┏━━

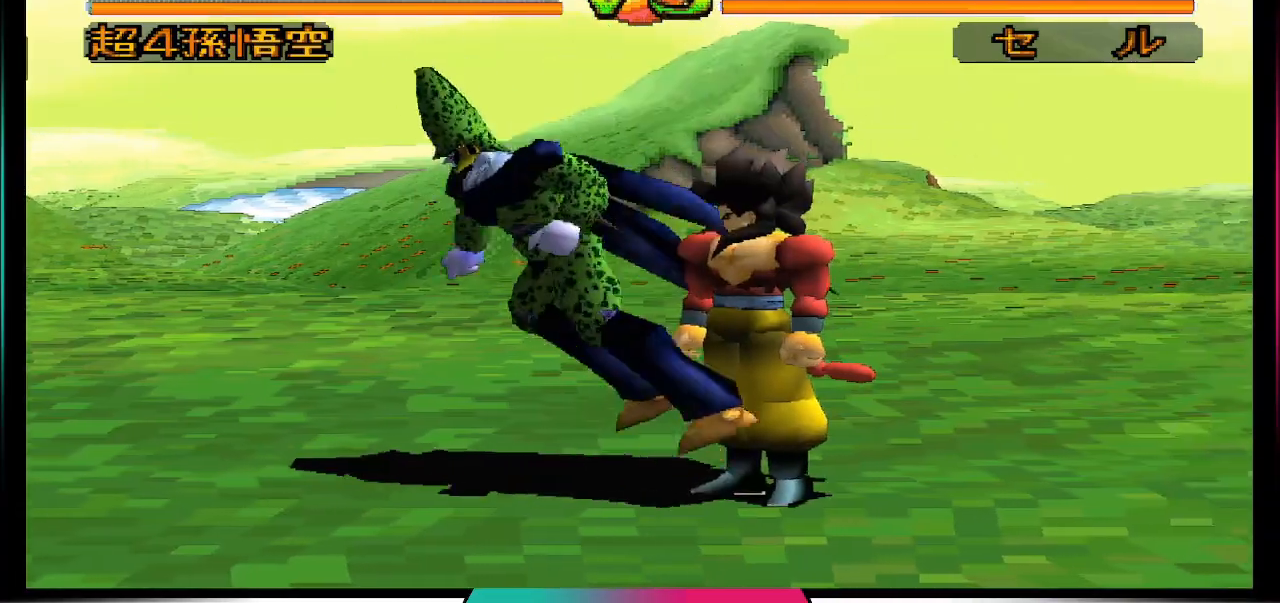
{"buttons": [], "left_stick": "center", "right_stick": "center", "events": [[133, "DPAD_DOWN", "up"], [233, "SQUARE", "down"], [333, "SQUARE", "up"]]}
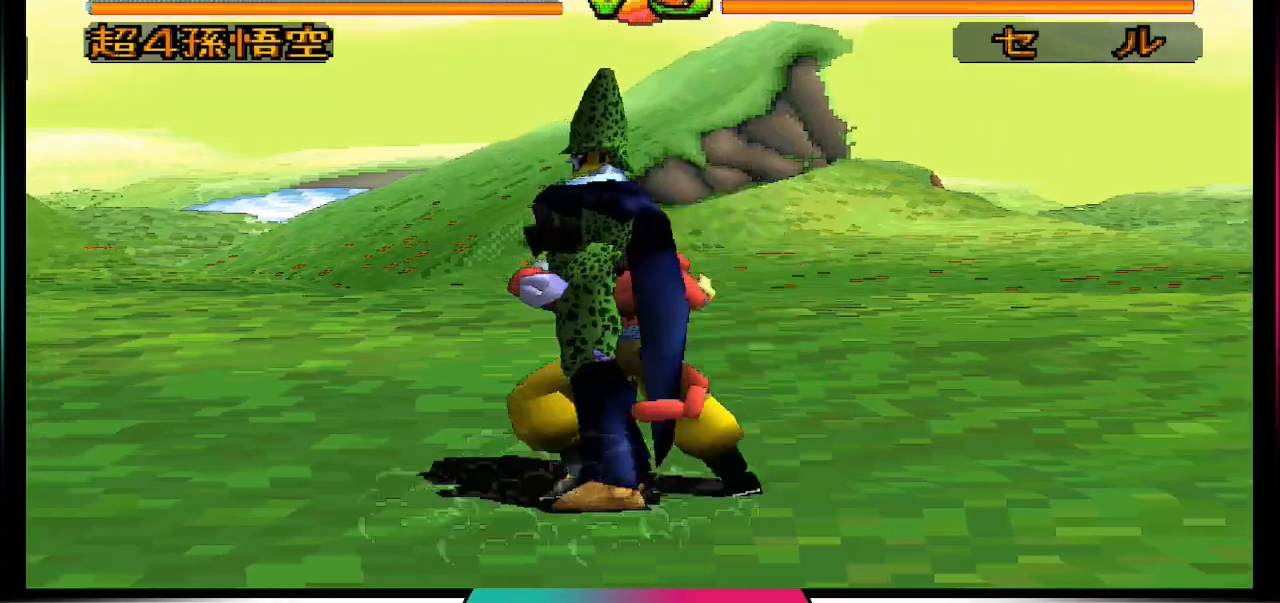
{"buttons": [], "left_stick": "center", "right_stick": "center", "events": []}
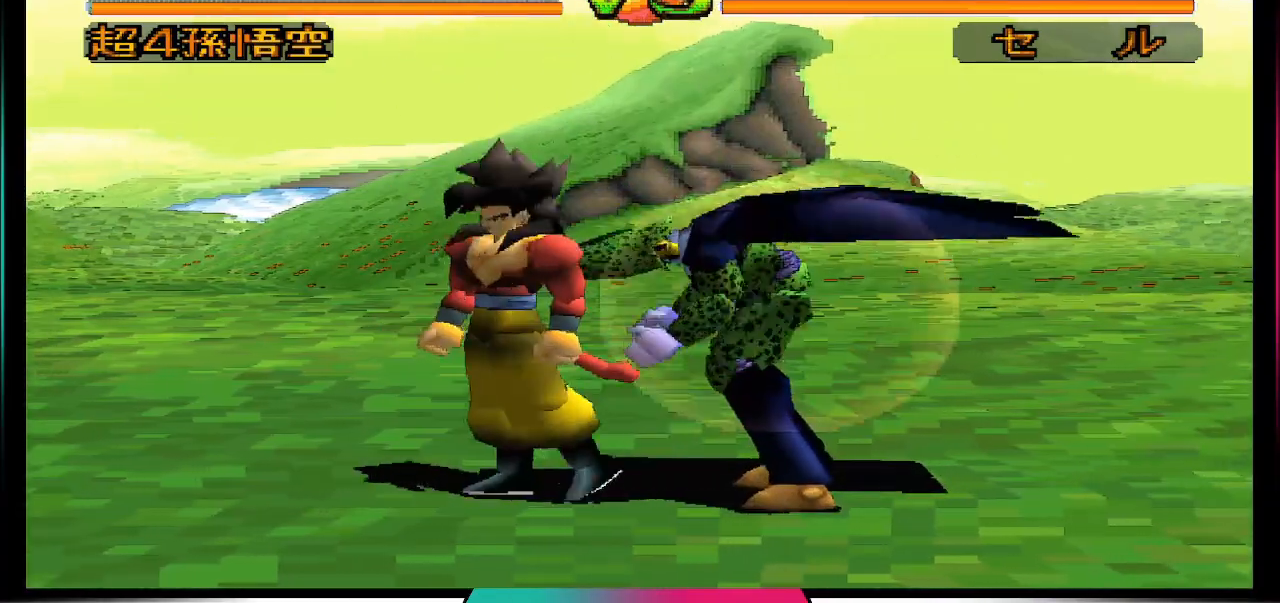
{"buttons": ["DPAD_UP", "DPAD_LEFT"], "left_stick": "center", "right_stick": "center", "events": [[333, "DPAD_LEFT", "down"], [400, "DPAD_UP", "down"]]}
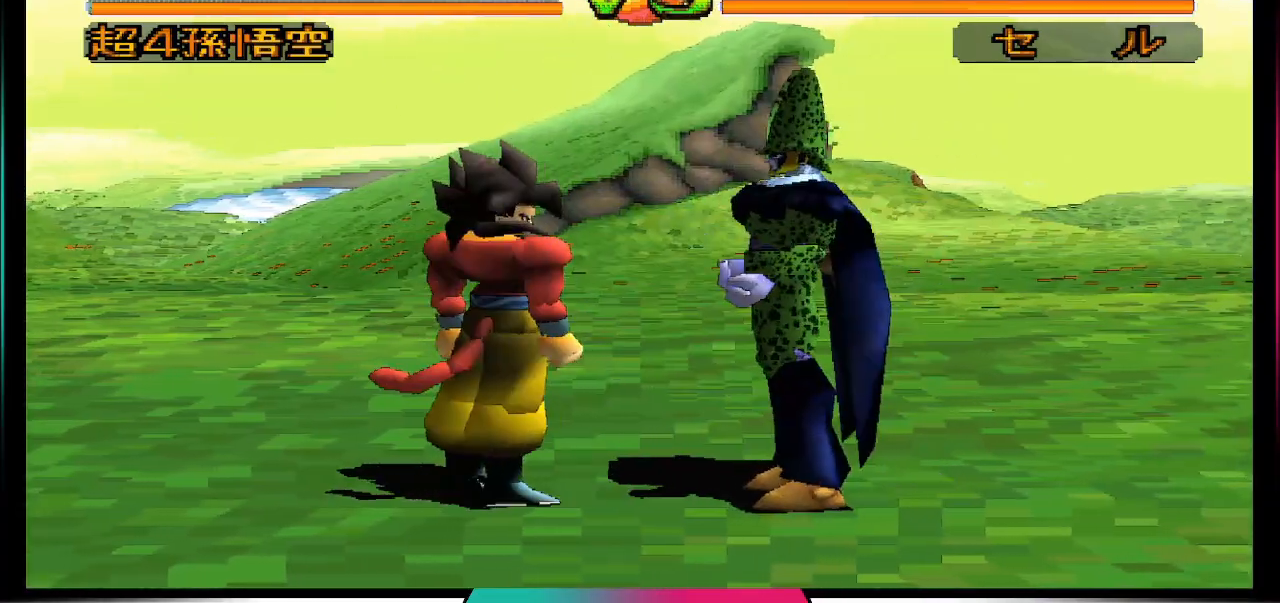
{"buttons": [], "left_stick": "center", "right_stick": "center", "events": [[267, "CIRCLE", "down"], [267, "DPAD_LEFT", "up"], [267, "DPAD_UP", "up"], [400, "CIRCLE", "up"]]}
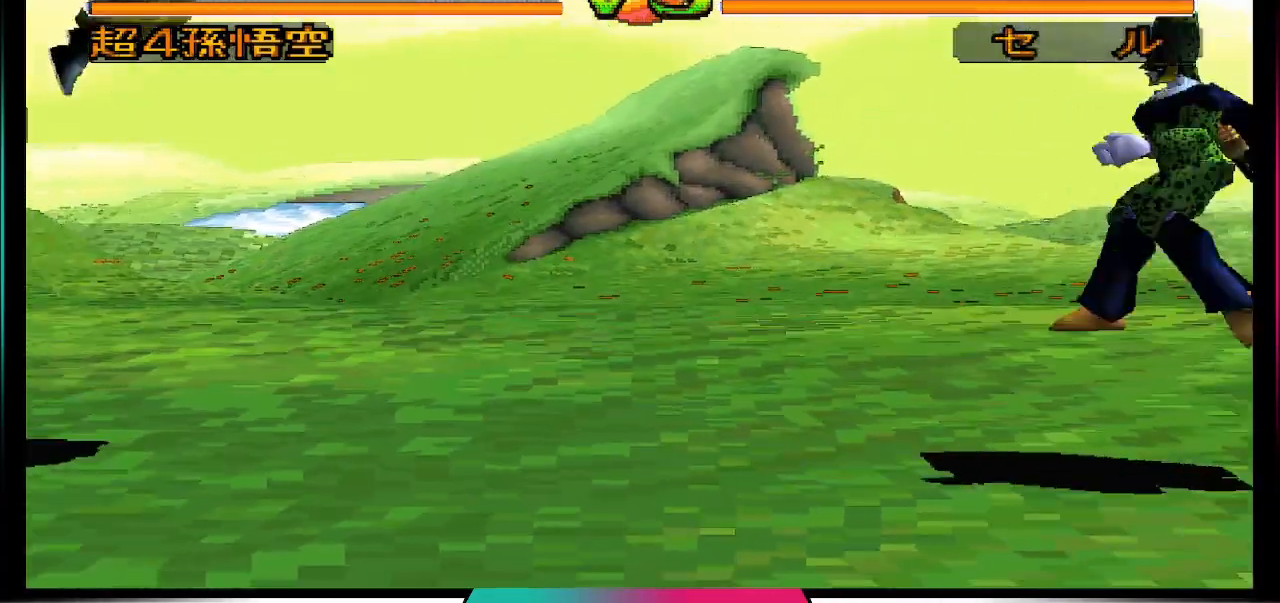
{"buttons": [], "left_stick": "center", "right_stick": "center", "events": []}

┗━━

• **What to produce**
Only the text is to be copied: please reproduce the records exactly and drop the pictures.

• **The completed task**
{"buttons": [], "left_stick": "center", "right_stick": "center", "events": [[133, "DPAD_DOWN", "up"], [233, "SQUARE", "down"], [333, "SQUARE", "up"]]}
{"buttons": [], "left_stick": "center", "right_stick": "center", "events": []}
{"buttons": ["DPAD_UP", "DPAD_LEFT"], "left_stick": "center", "right_stick": "center", "events": [[333, "DPAD_LEFT", "down"], [400, "DPAD_UP", "down"]]}
{"buttons": [], "left_stick": "center", "right_stick": "center", "events": [[267, "CIRCLE", "down"], [267, "DPAD_LEFT", "up"], [267, "DPAD_UP", "up"], [400, "CIRCLE", "up"]]}
{"buttons": [], "left_stick": "center", "right_stick": "center", "events": []}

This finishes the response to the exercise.